The Ivy Chronicles

Note: À ma connaissance, ce livre n'a pas été traduit en français.

L'ouvrage:
Ivy Ames est mariée et a deux filles. Elle fait un travail qu'elle n'aime pas, mais il lui permet de mener grand train de vie.
Un jour, l'un de ses collègues fait en sorte de prouver qu'on pourrait bien se passer d'elle, et Ivy se retrouve licenciée. Effondrée, elle rentre chez elle pour trouver son mari dans la baignoire avec Sassie, la femme du collègue traître. C'en est trop!
Ivy va devoir repartir de zéro.

Critique:
Au début, j'avais un peu peur que ce livre soit une insipide comédie sentimentale. Heureusement, malgré quelques aspects du genre, il a davantage de profondeur. Tout ce petit monde que nous décrit Ivy paraît terriblement artificiel. En effet, elle quitte un travail pour un autre où le faux-semblant, la poudre aux yeux, et les apparences sont rois. Les vraies valeurs sont prônées, mais elles sont, en fait, allègrement piétinées par tous. Tipper en est la plus belle illustration. Ivy elle-même doit composer avec ce qu'elle pense être bien et l'intérêt de ses clients.
Le principe même du nouveau travail d'Ivy est aberrant. Je ne pensais pas qu'on pouvait, dès le jardin d'enfants, courir après la meilleure école, et planifier ainsi la vie de son enfant... c'est vertigineux! C'est également écoeurant. Pourtant, je sais que Karen Quinn n'exagère pas, qu'elle dépeint la réalité d'un certain milieu. C'est en cela que ce livre, d'apparence légère, me semble plus creusé que les comédies auxquelles il ressemble un peu.
Quant aux clients d'Ivy, si certains sont un peu caricaturaux (comme Stu ou Omar), ils sont crédibles.

Si des événements sont quelque peu attendus, rien n'est gros ou mal amené.
Sassie est la «méchante» sans vraiment d'épaisseur. On attend bien sûr qu'elle soit anéantie sur place par des foudres vengeresses, après ce qu'elle fait à Ivy. La manière dont les choses finissent pour elle est inattendue, mais crédible. Et c'est moins cliché que si elle avait eu un retour de bâton plus classique ou trop extravagant.
Tout au long du roman, il y a quelques rebondissements qui conduisent à des choses un peu attendues, mais la façon de faire est assez à propos.

Ivy est intéressante parce qu'elle ne réagit pas comme le ferait une de ces petites dindes subitement privée de sa fortune. Il y a des moments où elle leur ressemble, surtout quand elle fait le compte de tout ce qu'elle dépense et de tout ce à quoi elle doit renoncer. Cependant, la manière dont elle fait face à son licenciement est crédible. Elle veut retrouver son train de vie d'antan, mais se comporte de manière responsable.
Quant aux hommes qui jalonnent sa nouvelle vie, là encore, j'ai été agréablement surprise, car si je m'attendais à certaines choses, la façon dont elles sont exposées fait qu'elles passent bien. Cela donne lieu à des scènes cocasses, comme celle de l'adolescent au portable, ou celle (teintée d'émotion) où Ivy se retrouve chantant, les pieds dans le plat de poisson de madame Gardoski.

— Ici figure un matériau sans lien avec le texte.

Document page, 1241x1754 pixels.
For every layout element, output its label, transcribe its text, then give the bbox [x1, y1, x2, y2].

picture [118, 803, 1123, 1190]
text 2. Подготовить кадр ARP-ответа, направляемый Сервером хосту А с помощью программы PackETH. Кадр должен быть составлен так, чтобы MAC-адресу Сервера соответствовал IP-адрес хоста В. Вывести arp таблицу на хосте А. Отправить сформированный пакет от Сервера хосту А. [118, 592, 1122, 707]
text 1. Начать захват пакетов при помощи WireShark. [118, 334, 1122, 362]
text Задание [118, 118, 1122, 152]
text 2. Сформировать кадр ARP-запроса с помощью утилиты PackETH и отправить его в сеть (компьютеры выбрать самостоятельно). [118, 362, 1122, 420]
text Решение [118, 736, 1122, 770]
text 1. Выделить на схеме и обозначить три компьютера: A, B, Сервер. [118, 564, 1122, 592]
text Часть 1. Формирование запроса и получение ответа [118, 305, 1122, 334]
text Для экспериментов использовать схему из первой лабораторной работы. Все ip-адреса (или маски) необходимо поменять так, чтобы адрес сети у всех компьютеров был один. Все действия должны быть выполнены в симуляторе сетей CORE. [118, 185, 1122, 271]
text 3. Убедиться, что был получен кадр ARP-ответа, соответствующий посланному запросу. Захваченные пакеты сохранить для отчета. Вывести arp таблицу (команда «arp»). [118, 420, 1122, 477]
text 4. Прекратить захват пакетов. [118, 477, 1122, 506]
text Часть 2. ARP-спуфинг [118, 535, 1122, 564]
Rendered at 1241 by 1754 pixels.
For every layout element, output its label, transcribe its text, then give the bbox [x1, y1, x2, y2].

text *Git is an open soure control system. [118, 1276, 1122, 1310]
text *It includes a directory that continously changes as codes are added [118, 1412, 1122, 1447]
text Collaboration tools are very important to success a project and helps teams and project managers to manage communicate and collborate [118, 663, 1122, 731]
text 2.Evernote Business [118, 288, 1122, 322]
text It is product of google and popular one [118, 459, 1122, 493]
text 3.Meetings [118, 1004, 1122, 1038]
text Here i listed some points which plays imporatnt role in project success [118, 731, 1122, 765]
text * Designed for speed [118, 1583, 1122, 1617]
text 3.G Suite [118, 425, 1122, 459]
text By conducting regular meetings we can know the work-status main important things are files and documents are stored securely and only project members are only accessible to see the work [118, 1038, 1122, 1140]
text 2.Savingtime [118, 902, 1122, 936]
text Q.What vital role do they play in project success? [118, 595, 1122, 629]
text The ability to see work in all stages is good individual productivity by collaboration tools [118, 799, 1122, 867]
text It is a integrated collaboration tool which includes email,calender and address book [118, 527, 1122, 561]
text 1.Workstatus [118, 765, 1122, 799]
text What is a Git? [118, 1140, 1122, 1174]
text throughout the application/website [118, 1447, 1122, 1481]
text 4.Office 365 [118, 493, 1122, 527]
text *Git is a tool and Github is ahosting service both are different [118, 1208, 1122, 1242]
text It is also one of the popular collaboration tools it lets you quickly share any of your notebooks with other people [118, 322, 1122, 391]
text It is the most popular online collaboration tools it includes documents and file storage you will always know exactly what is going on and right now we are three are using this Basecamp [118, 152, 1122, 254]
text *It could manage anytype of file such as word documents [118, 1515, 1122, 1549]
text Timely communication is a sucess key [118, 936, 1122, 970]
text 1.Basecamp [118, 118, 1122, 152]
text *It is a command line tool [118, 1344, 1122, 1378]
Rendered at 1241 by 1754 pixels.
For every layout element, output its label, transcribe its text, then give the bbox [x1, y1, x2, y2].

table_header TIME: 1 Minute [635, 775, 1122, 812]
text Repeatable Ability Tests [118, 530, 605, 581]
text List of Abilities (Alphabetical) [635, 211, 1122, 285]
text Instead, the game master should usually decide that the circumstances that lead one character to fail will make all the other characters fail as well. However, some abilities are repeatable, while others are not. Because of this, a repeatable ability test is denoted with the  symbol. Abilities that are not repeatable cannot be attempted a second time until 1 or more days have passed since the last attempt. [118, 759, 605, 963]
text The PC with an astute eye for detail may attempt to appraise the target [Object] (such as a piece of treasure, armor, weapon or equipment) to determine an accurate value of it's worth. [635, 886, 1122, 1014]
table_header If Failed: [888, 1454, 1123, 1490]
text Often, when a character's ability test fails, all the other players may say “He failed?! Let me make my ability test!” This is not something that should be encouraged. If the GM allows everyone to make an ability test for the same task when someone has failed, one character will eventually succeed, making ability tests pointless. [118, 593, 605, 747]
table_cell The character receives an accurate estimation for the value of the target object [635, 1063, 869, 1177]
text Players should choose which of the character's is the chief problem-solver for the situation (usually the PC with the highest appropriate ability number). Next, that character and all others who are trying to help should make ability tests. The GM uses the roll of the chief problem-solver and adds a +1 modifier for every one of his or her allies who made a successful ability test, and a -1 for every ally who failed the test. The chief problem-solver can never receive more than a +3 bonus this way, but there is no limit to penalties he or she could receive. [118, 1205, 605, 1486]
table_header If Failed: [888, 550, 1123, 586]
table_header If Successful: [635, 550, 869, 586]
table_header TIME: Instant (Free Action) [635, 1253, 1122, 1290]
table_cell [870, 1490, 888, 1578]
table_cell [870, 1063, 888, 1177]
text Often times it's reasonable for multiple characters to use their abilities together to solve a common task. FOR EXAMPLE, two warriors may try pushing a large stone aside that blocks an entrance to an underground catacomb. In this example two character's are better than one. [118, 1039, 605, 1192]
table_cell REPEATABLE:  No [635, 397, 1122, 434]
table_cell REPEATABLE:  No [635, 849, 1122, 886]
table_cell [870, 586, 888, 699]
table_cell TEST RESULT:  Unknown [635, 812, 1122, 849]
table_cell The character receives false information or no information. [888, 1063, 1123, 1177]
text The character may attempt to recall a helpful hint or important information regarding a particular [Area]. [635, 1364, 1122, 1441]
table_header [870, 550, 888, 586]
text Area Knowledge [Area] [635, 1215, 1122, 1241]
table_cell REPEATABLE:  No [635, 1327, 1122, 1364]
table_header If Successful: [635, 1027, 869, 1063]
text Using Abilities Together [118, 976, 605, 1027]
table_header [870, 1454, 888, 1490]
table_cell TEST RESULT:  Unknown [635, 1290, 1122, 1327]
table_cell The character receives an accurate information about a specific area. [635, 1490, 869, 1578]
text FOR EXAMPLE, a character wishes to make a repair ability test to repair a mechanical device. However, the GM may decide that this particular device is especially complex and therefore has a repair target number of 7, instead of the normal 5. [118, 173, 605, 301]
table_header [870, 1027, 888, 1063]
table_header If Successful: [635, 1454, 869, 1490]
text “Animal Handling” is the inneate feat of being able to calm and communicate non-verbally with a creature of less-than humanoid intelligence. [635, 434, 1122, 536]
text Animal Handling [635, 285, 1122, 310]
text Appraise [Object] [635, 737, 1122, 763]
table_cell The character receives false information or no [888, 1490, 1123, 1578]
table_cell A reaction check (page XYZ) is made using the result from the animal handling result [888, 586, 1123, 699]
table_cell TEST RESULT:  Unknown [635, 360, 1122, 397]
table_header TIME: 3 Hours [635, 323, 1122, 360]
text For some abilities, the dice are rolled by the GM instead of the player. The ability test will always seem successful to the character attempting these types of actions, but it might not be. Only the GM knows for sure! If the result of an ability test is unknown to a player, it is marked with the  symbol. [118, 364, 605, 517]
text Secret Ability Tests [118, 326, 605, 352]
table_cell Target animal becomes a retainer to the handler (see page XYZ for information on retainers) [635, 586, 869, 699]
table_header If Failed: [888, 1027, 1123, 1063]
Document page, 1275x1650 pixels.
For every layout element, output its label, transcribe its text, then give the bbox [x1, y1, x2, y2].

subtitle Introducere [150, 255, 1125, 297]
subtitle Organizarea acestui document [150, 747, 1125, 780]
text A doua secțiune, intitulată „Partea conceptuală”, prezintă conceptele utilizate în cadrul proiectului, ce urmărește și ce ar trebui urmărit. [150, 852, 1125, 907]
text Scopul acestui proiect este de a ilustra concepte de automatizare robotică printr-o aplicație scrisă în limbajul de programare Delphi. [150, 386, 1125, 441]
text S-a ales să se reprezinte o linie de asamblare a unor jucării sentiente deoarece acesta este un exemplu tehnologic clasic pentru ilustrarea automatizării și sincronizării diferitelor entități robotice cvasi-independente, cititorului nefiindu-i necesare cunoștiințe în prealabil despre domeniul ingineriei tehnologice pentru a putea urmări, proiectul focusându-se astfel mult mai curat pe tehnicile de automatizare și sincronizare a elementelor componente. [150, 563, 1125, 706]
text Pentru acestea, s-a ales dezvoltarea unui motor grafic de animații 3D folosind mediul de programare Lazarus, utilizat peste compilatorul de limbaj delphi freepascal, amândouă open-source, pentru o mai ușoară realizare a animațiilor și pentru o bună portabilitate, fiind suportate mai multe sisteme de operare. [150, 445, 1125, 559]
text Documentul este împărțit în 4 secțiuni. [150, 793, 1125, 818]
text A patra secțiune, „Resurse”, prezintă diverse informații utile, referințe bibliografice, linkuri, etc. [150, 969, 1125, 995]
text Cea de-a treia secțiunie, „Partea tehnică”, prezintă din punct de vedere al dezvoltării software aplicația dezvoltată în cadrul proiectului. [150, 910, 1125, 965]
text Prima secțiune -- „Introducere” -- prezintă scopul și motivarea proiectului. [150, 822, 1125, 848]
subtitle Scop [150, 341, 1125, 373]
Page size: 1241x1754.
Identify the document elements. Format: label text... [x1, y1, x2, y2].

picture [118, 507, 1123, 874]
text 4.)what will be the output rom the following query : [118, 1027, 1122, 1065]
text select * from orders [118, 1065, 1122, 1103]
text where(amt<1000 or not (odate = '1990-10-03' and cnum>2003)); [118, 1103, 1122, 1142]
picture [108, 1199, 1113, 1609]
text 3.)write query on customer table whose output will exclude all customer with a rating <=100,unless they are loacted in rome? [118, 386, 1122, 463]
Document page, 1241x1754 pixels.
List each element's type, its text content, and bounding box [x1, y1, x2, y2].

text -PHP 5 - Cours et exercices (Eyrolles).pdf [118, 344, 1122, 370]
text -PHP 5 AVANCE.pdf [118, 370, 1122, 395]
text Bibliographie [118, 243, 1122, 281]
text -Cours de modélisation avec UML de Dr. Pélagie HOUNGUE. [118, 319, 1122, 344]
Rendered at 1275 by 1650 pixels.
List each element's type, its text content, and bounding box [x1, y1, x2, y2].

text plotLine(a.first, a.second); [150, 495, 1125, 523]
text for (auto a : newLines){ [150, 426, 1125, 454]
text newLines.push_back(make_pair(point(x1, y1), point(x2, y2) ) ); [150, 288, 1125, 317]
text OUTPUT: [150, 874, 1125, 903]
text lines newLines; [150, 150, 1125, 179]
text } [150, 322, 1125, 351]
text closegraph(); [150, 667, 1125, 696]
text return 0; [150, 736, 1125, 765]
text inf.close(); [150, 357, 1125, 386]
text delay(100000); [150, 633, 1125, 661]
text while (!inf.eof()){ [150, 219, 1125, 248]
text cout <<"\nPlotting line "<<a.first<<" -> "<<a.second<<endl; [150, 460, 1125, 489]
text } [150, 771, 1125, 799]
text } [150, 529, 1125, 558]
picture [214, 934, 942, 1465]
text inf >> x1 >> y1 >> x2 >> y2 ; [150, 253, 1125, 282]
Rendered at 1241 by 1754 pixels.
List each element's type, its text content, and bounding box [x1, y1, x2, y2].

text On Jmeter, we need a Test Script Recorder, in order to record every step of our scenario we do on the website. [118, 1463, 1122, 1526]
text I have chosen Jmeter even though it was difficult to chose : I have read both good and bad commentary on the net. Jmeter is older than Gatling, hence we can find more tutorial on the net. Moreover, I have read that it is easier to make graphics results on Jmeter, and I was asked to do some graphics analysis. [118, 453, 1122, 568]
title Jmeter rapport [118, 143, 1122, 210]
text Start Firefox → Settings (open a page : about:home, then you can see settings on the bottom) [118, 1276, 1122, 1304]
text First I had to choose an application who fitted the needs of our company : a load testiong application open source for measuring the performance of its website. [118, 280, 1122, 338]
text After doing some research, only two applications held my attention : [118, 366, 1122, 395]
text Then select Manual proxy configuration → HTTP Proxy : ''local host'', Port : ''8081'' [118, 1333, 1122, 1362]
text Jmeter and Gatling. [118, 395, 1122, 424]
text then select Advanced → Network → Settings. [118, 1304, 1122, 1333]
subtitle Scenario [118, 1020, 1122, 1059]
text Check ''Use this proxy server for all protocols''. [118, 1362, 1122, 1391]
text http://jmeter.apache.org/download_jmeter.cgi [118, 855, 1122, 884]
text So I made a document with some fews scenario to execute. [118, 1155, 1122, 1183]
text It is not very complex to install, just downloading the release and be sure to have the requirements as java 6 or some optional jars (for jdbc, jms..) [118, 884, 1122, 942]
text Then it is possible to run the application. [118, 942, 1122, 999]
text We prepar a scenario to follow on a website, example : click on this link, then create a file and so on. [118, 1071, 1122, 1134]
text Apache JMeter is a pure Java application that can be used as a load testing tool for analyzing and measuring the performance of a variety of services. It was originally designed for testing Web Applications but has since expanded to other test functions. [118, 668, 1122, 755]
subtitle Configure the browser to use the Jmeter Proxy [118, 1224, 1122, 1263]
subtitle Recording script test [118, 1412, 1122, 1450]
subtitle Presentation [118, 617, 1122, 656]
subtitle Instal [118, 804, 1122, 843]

L'auteur évite un écueil: celui de la meilleure amie traîtresse. Je n'ai pas franchement aimé Faith, mais c'est un personnage passe-partout. Elle joue assez bien son rôle de meilleure amie. À un moment, elle m'a fait rire en se plaignant des inconvénients qu'apportent sa grande richesse... À part ça, je l'ai trouvée un peu fade. Rien ne fait qu'elle se démarque.

Il y a quand même certains passages qui rappellent ces comédies dont je me défie. Je citerai entre autre ce qui se passe lorsqu'Ivy envoie sa candidature à un jeu de télé réalité (ce qui arrive est d'ailleurs bien plus amusant et inattendu que si elle avait été retenue), la façon dont Ivy est quelque peu vengée de ceux qui l'ont bafouée au travail, ce qui se passe lorsqu'Ivy découvre l'adultère, l'épisode George Clooney, et les cheveux teints de Stu.

Ivy et d'autres personnages évoluent, tirent certaines leçons de leurs expériences, deviennent plus responsables.
Ce livre est sympathique, il allie subtilement gravité et légèreté, et dépeint avec justesse un monde où il est parfois dur de rester intègre.

La version audio que j'ai entendue a été enregistrée par Julia Gibson pour les éditions Recorded Books.
Outre le fait que j'adore le naturel et la voix de Julia Gibson, j'ai bien ri quant à la voix qu'elle prend pour le personnage de Wendy. Par son jeu, elle renforce l'impression que je me fais des personnages. C'est une comédienne de grand talent.